Conhece o segredo Dinamarquês para a Felicidade? ‘Hygge’

O povo mais feliz do planeta nos contagia com o segredo para apreciar os bons prazeres da vida

O segredro Dinamarques para a felicidade, Hygge

Chama-se hygge (pronuncia-se huga) e, tal como a palavra portuguesa “saudade”, não tem tradução. É assim uma espécie de aconchego com consciência e entre amigos

Tem bons salários, saúde e educação públicas, baixo nível de corrupção, igualdade entre homens e mulheres – mas também têm noites que não acabam e poucas horas de sol, nesta altura do ano.
++++++++
## Tarefa 1
Como se pronuncia a palavra hygge, de acordo com o excerto?
## Tarefa 2
Resuma em duas frases o excerto sobre o hygge.
O material que vem depois do excerto é independente dele.

## Dados brutos
++++++++
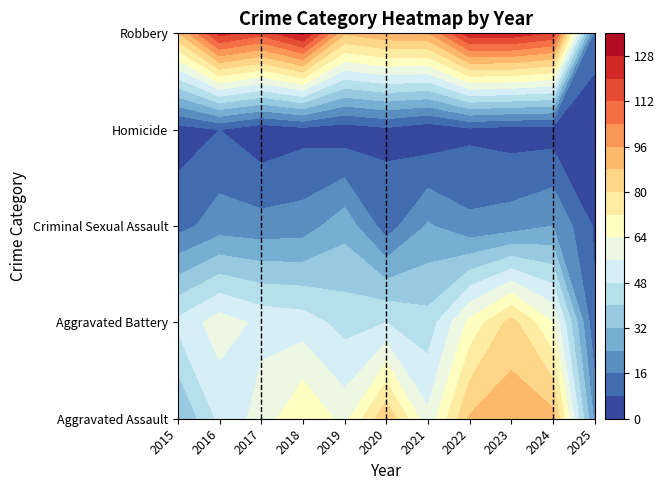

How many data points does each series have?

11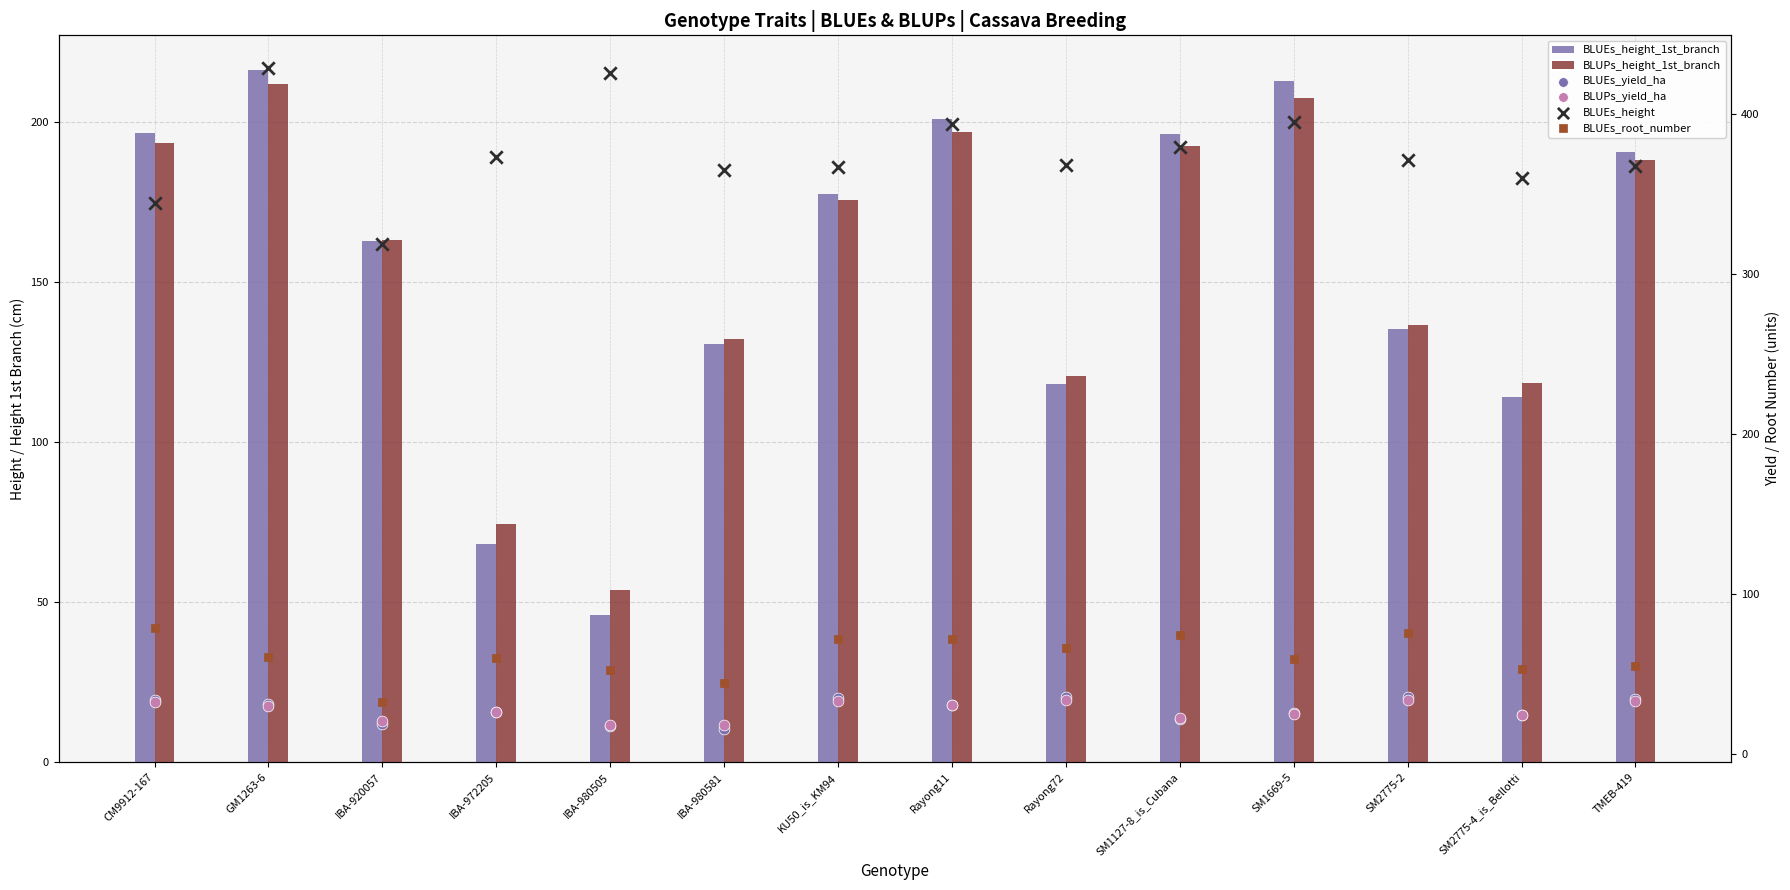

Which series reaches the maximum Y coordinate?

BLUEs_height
++++++++
## Resultado 1
Pronuncia-se huga.

## Resultado 2
O hygge, que se pronuncia huga e que, tal como a palavra portuguesa “saudade”, não tem tradução, é apresentado como o segredo dinamarquês para a felicidade e descrito como uma espécie de aconchego com consciência e entre amigos. O excerto menciona bons salários, saúde e educação públicas, baixo nível de corrupção e igualdade entre homens e mulheres, mas também noites que não acabam e poucas horas de sol nesta altura do ano.